In that particular case, it happened because I wanted to respond to someone with views different from mine (I am a fairly strong proponent of the "merge", of non-invasive brain-computer interfaces, and so on), but at the same time I happened to do it in an open-ended fashion, inviting a dialog and not a confrontation, and so it ended up being quite fruitful, we learned a lot from it and generated plenty of food for thought. This was my comment which started it:
That should work for topics which are already discussed, at least occasionally.

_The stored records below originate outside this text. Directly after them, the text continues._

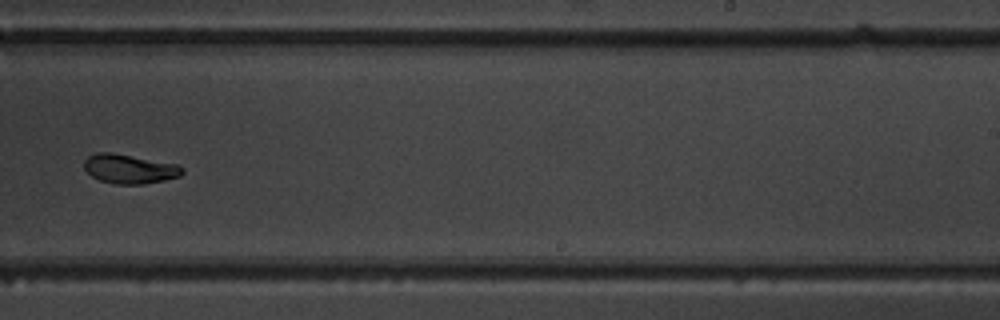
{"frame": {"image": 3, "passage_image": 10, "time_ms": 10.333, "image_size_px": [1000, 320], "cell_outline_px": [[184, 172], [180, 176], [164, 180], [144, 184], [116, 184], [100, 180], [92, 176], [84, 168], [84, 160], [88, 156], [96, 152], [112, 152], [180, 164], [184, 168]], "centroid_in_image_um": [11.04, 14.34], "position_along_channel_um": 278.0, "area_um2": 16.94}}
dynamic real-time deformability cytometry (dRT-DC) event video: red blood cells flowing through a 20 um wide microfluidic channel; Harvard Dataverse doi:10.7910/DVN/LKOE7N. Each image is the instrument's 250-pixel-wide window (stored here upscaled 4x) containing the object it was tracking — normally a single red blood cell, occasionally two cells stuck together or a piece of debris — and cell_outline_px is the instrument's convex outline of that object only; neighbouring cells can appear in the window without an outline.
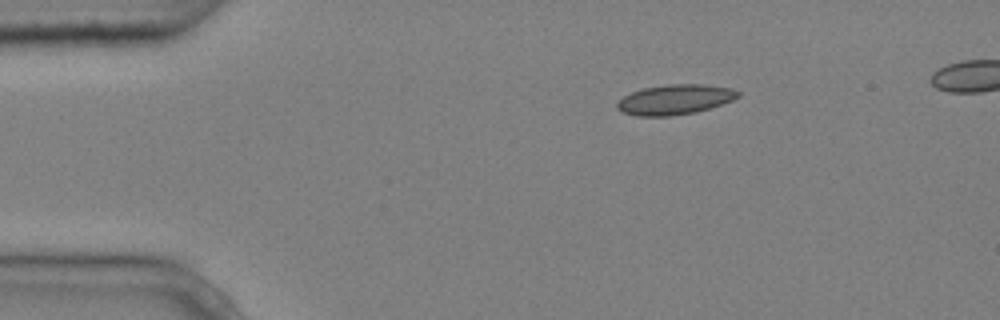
{"species": "common noctule bat (a hibernating species)", "species_latin": "Nyctalus noctula", "temperature_condition": "cold", "stored_images_in_passage": 8, "camera_frame_rate_fps": 3000, "um_per_image_px": 0.085, "animal": {"sex": "male", "body_mass_g": 20.4}, "frame": {"image": 1, "passage_image": 1, "time_ms": 0.0, "image_size_px": [1000, 320], "cell_outline_px": [[740, 96], [732, 100], [696, 112], [668, 116], [636, 116], [624, 112], [616, 108], [616, 104], [624, 96], [632, 92], [644, 88], [668, 84], [704, 84], [732, 88], [740, 92]], "centroid_in_image_um": [57.37, 8.45], "position_along_channel_um": 27.6, "area_um2": 20.98}}
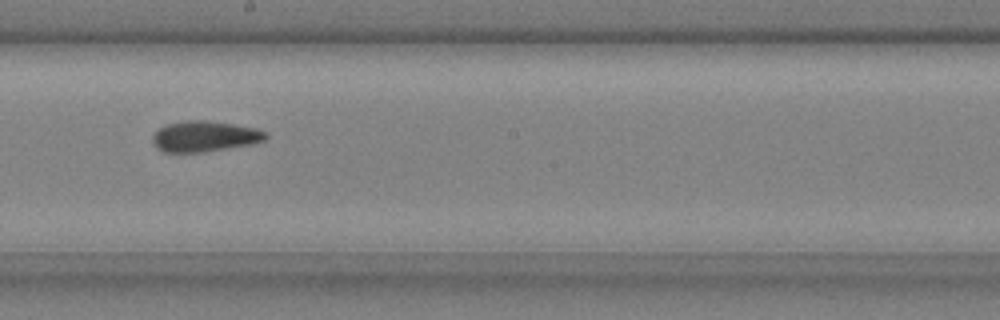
{"frame": {"image": 2, "passage_image": 7, "time_ms": 2.0, "image_size_px": [1000, 320], "cell_outline_px": [[268, 136], [264, 140], [252, 144], [204, 152], [164, 152], [156, 148], [152, 140], [152, 136], [160, 128], [168, 124], [184, 120], [208, 120], [256, 128], [264, 132]], "centroid_in_image_um": [17.37, 11.59], "position_along_channel_um": 230.8, "area_um2": 20.17}}
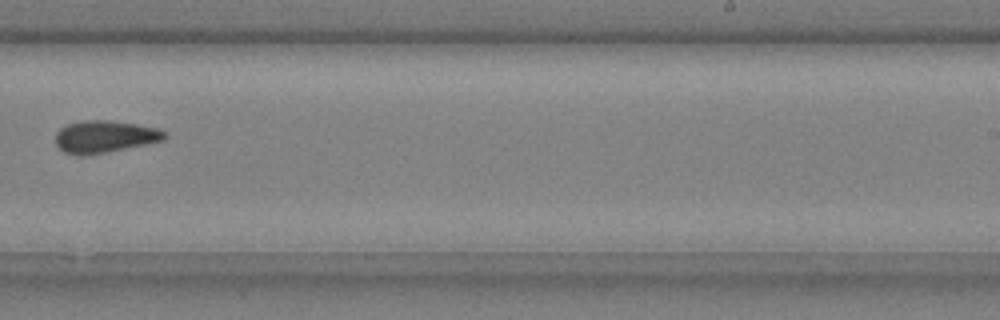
{"frame": {"image": 3, "passage_image": 8, "time_ms": 2.333, "image_size_px": [1000, 320], "cell_outline_px": [[168, 136], [164, 140], [84, 156], [76, 156], [64, 152], [56, 144], [56, 132], [60, 128], [68, 124], [84, 120], [108, 120], [136, 124], [156, 128], [164, 132]], "centroid_in_image_um": [8.86, 11.61], "position_along_channel_um": 280.1, "area_um2": 20.23}}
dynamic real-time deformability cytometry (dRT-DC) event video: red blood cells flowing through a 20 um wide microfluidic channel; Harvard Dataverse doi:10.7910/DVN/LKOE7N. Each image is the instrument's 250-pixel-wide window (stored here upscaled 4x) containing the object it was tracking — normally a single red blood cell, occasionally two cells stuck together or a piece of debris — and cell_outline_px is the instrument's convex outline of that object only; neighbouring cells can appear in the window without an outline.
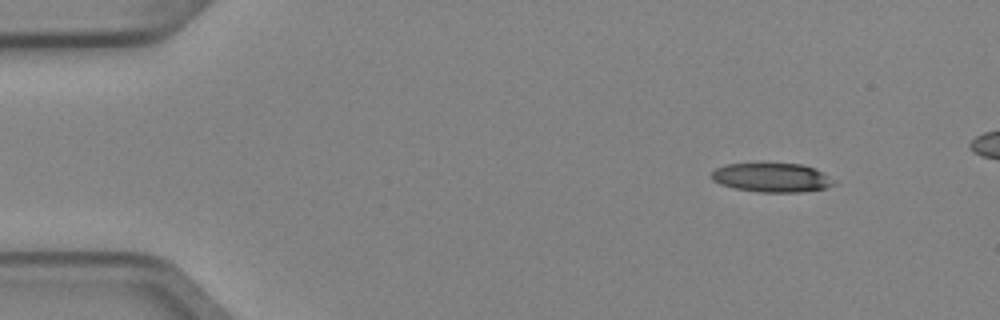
{"species": "Egyptian fruit bat (a non-hibernating species)", "species_latin": "Rousettus aegyptiacus", "temperature_condition": "cold", "stored_images_in_passage": 5, "camera_frame_rate_fps": 3000, "um_per_image_px": 0.085, "animal": {"sex": "female"}, "frame": {"image": 1, "passage_image": 1, "time_ms": 0.0, "image_size_px": [1000, 320], "cell_outline_px": [[836, 184], [828, 188], [800, 192], [760, 192], [736, 188], [720, 184], [712, 180], [712, 172], [716, 168], [724, 164], [764, 160], [800, 164], [816, 168]], "centroid_in_image_um": [65.55, 15.03], "position_along_channel_um": 19.4, "area_um2": 21.56}}
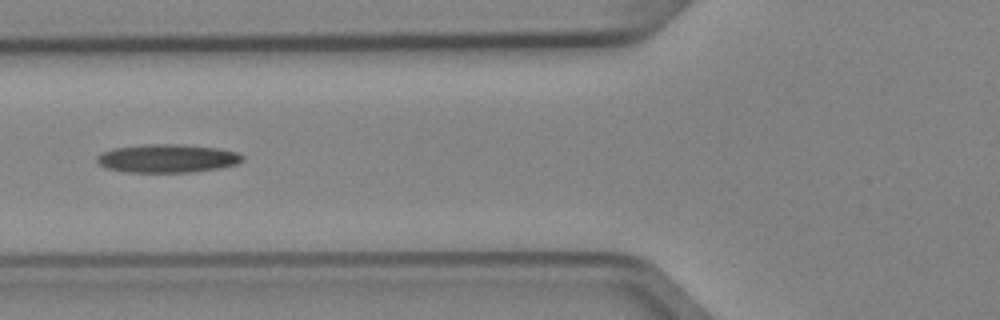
{"frame": {"image": 2, "passage_image": 5, "time_ms": 1.333, "image_size_px": [1000, 320], "cell_outline_px": [[244, 160], [236, 164], [220, 168], [192, 172], [128, 172], [104, 168], [96, 160], [96, 156], [112, 148], [144, 144], [176, 144], [216, 148], [236, 152], [244, 156]], "centroid_in_image_um": [14.2, 13.47], "position_along_channel_um": 111.6, "area_um2": 24.04}}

If the particular views in question are sufficiently non-standard, so that they are not even discussed (or, at least, the angle in question is not even discussed), then it requires a more delicate treatment (and one might not be in a rush to generate a debate; novel, non-standard things need time to mature; moving the "Overton window" is tricky). For example, with my first post on LessWrong, I went through a bunch of drafts, was showing drafts to people around me, cut some things from a version I ended up publishing in order to make it considerably shorter and to improve readability.
It was not immediate big success and did not generate a debate, but it worked as a foundation for a number of my subsequent efforts, and was serving as an important reference point (https://www.lesswrong.com/posts/WJuASYDnhZ8hs5CnD/exploring-non-anthropocentric-aspects-of-ai-existential).
Now, if I want to continue this line of exploration and discussion, I would need to ponder how to go about it (I have written a number of draft texts recently outside of LessWrong, as part of the October-December https://www.lesswrong.com/posts/7axYBeo7ai4YozbGa/halfhaven-virtual-blogger-camp, but the topic of AI existential safety is very delicate, so it's not obvious what is the "correct way" to proceed).
If what you have in mind is as non-standard as this, then how to proceed is fairly non-trivial...
Ah, I see that you are pointing to a specific post, https://www.lesswrong.com/posts/SHryHTDXuoLuykgcu/universities-as-rocket-engines-and-why-they-should-be-less.
OK, I've seen this post before, I skimmed it, I have not voted on it.
My thinking (relevant for pre-AI times, of course) was, "no, specialization is the answer; yes, they are rocket engines, at least in hard sciences, and they work the best when one cuts unnecessary 'mandatory courses' from unrelated disciplines, while leaving students with enough freedom to explore widely if they want to; but mostly, the researchers are often most productive in hardcore disciplines like math and physics while they are young, so help them focus, push higher, more specialized courses, more specialized efforts, diversity within math, within physics, but not by reaching out to humanities". So I seem to be a plausible debate counter-part in this sense.
So, why did not I respond? For several reasons, but, in part, because the turmoil around education is very strong already, with politics, with AI, with questions about relevance, and so on. The AI timelines are short (I think), and education-related timelines are long, so it does not look like we can affect this area too much. It's such a mess already, there are plenty of locally optimal actions available, but a restructuring effort as global as this?
Yes, my strong suspicion is that it’s not fully solved yet in this sense.
The assumption that it can be made “good enough for internal use” is unsurprising. From what we have known for some time now, an expensive installation of this kind which needs a lot of ongoing quality assurance and alignment babysitting as it evolves is quite doable. And moreover, if it’s not too specific, I can imagine releasing access to frozen snapshots of that process (after suitable delays, and only if the lab believes this would not leak secrets (if a model accumulates secrets during continual learning, then it’s too risky to share a snapshot)).
But I don’t think there is any reason to believe that “unattended continual learning” is solved.